Monday, April 22, 2019

Pada tahun 1970 an ada program pemerintah, berupa transmigrasi. Penduduk jawa banyak yang mencari kehidupan ke Pulau-pulau luar yang masih jarang penduduknya, waktu itu yaitu Pulau Sumatera. Tak terkecuali ada sebagian kecil dari Penduduk desa Penggarit yang meniatkan diri untuk berpindah ber transmigrasi ke Sumatera. Kabarnya disana diberikan lahan seluas 2 Hektar dan sebuah rumah, serta kehidupan setahun di sokong oleh Pemerintah

Alkisah keluarga Pardi dan Mitri ikut program ini, keluarga dia akhirnya ditempatkan disebuah desa Cirebon baru, Kecamatan Seberang Musi, Kepahiang, Bengkulu.

ada sebuah keluarga mbah Dewi juga dipindahkan ke Lampung, daerah umbul Lapak

Keluarga Pardi berhasil dan sukses di sana. Daerah sekitarnya juga ada orang Jawa dari Penggarit. Daerah lampung juga banyak orang dari daerah Penggarit, sehingga mereka masih menggunakan bahasa Penggarit




Wednesday, March 20, 2019

Desa Penggarit terbentuk setelah tahun 1730. Waktu itu jumlah penduduk masih sedikit, hanya beberapa puluh orang yang tinggal di wilayah itu.

Di sebelah selatan wilayah kedua desa tersebut terdapat sebuah makam leluhur Mbah Buyut Jamur Apu dan Pangeran Benowo, wilayah itu disebut Candi Jamban Ndalem.
Saat itu masih dikuasai oleh seorang tokoh dari Desa Pegongsoran bernama Kyai Martoloyo. Sementara untuk wilayah Siber dan Sirandu dikuasai oleh Kyai Martojoyo. Kedua tokoh tersebut, setiap harinya bertengkar dan berkelahi dari pagi hingga sore memperebutkan Candi Jamban Ndalem hingga keduanya mengalami luka-luka yang cukup parah namun setelah keduanya mandi di Sungai Jamban Ndalem, maka seluruh luka-lukanya akan sembuh. Begitu seterusnya hingga Adipati Pemalang pada saat itu (Kanjeng Sawergi) mengetahui dan mengadakan sayembara untuk memperebutkan wilayah tersebut. Kanjeng Sawergi selanjutnya mengumpulkan warga dari kedua desa tersebut.
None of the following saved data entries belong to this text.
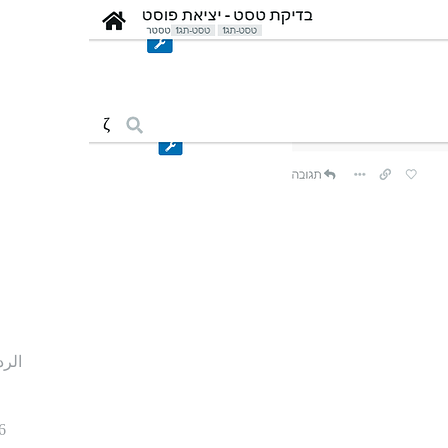
ردود
6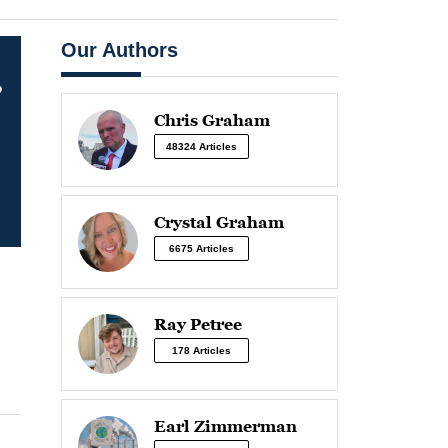
Our Authors
,
Chris Graham
48324 Articles
Crystal Graham
6675 Articles
Ray Petree
178 Articles
Earl Zimmerman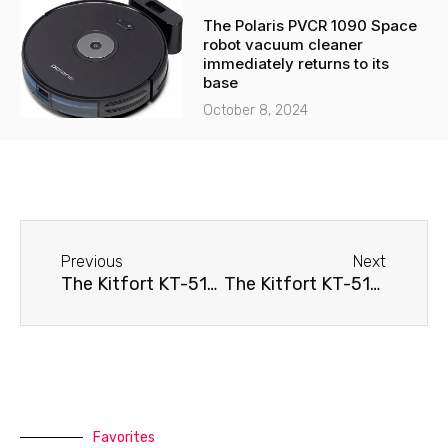
The Polaris PVCR 1090 Space
robot vacuum cleaner
immediately returns to its
base
October 8, 2024
Before
Next
Previous
Next
The Kitfort KT-5114 robot vacuum cleaner won't turn on.
The Kitfort KT-5115 robot vacuum cleaner immediately returns to its base
Favorites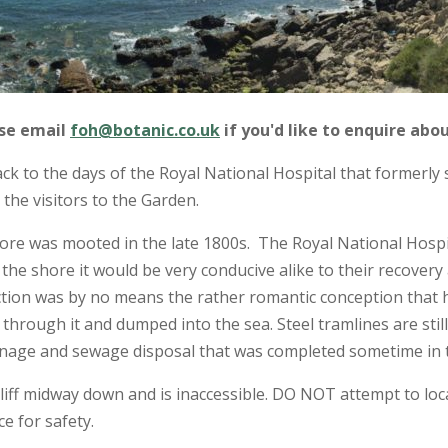
ase email
foh@botanic.co.uk
if you'd like to enquire abou
k to the days of the Royal National Hospital that formerly 
the visitors to the Garden.
ore was mooted in the late 1800s. The Royal National Hospi
o the shore it would be very conducive alike to their recover
nction was by no means the rather romantic conception that h
through it and dumped into the sea. Steel tramlines are still 
ainage and sewage disposal that was completed sometime in t
iff midway down and is inaccessible. DO NOT attempt to locat
ce for safety.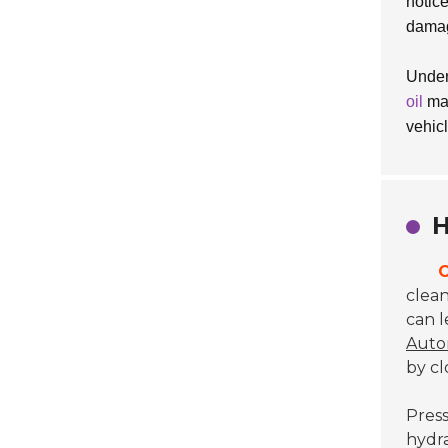
notic
dama
Under
oil
may
vehicl
H
C
clean
can l
Autom
by c
Press
hydra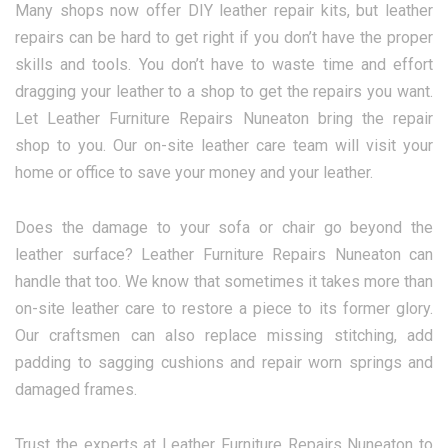
Many shops now offer DIY leather repair kits, but leather
repairs can be hard to get right if you don’t have the proper
skills and tools. You don’t have to waste time and effort
dragging your leather to a shop to get the repairs you want.
Let Leather Furniture Repairs Nuneaton bring the repair
shop to you. Our on-site leather care team will visit your
home or office to save your money and your leather.
Does the damage to your sofa or chair go beyond the
leather surface? Leather Furniture Repairs Nuneaton can
handle that too. We know that sometimes it takes more than
on-site leather care to restore a piece to its former glory.
Our craftsmen can also replace missing stitching, add
padding to sagging cushions and repair worn springs and
damaged frames.
Trust the experts at Leather Furniture Repairs Nuneaton to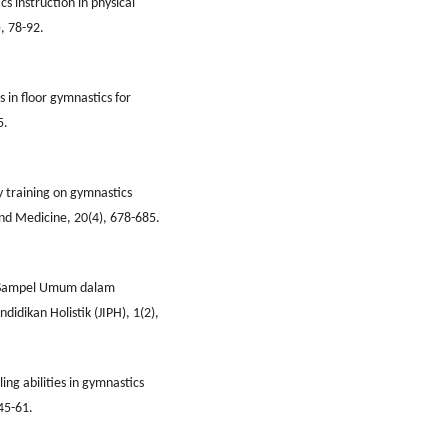
s instruction in physical
, 78-92.
in floor gymnastics for
5.
ty training on gymnastics
and Medicine, 20(4), 678-685.
n Sampel Umum dalam
didikan Holistik (JIPH), 1(2),
ling abilities in gymnastics
45-61.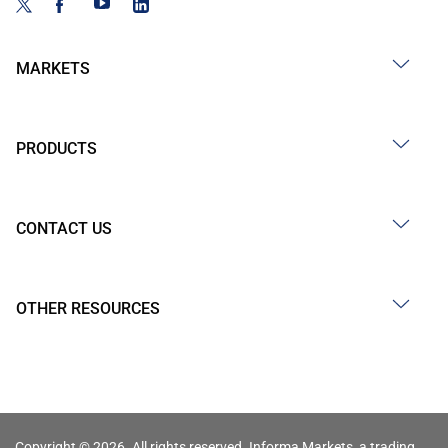
MARKETS
PRODUCTS
CONTACT US
OTHER RESOURCES
Copyright © 2026. All rights reserved. Informa Markets, a trading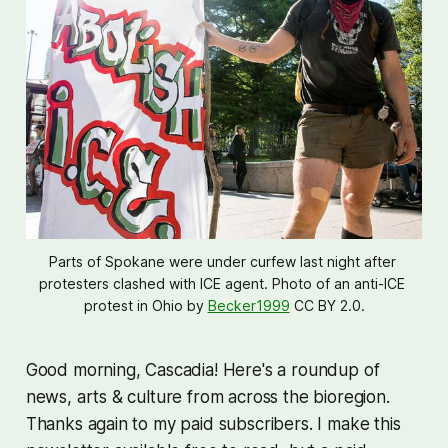
Parts of Spokane were under curfew last night after 
protesters clashed with ICE agent. Photo of an anti-ICE 
protest in Ohio by 
Becker1999
 CC BY 2.0.
Good morning, Cascadia! Here's a roundup of
news, arts & culture from across the bioregion.
Thanks again to my paid subscribers. I make this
Pada hari Jum’at Kliwon dalam penanggalan jawa bulan Aji tanggal 15 tahun Alif, digelar sayembara “Adu Silem”, yaitu menyelam dalam Sungai Jamban Ndalem. Segala perlengkapan sayembara dipersiapkan antara lain meminjam gamelan Lokananta dari Cirebon yang konon pada waktu itu gamelan tersebut bisa berbunyi sendiri tanpa ditabuh untuk mengiringi kedua tokoh dalam Adu Silem. Para panitia (dahulu disebut upas-upas) membuat Ajir (Galah) sepanjang 5 meter sebanyak 2 batang kemudian ditancapkan di tengah (kedhung) Jamban Ndalem. Seluruh masyarakat dan pejabat di Kadipaten Pemalang berkumpul di suatu tempat yang disebut Rengas Doyong untuk menyaksikan acara Adu Silem dua tokoh tersebut. Adu Silem dimulai jam 8 tepat. Kyai Martoloyo dan Martojoyo turun ke Sungai Jamban Ndalem menuju pada Ajir (Galah) yang sudah ditancapkan sesuai dengan posisi masing-masing. Pada jam 12 Kyai Martoloyo yang mewakili Pegongsoran muncul ke permukaan.

Rakyatpun bersorak kemudian pada jam 2 (lingsir) lebih 6 menit, Kyai Martojoyo dari wilayah Sirandu dan Siber muncul ke permukaan. Rakyatpun bersorak sekaligus menyambut kemenangan Kyai Martojoyo yang menyelam lebih lama. Selanjutnya, Kanjeng Sawergi dan Kanjeng Pontang (Wedana Pemalang) mencabut keris Sitapak dan Simongklang kemudian menorehkan (Nggarit) di dahan (Pang) pohon Kesambi sebagai pertanda bahwa wilayah Candi Jamban Ndalem masuk dalam wilayah Sirandu dan Siber, selanjutnya wilayah tersebut dinamakan Desa Panggarit (Pang sing digarit) kemudian disebut Penggarit.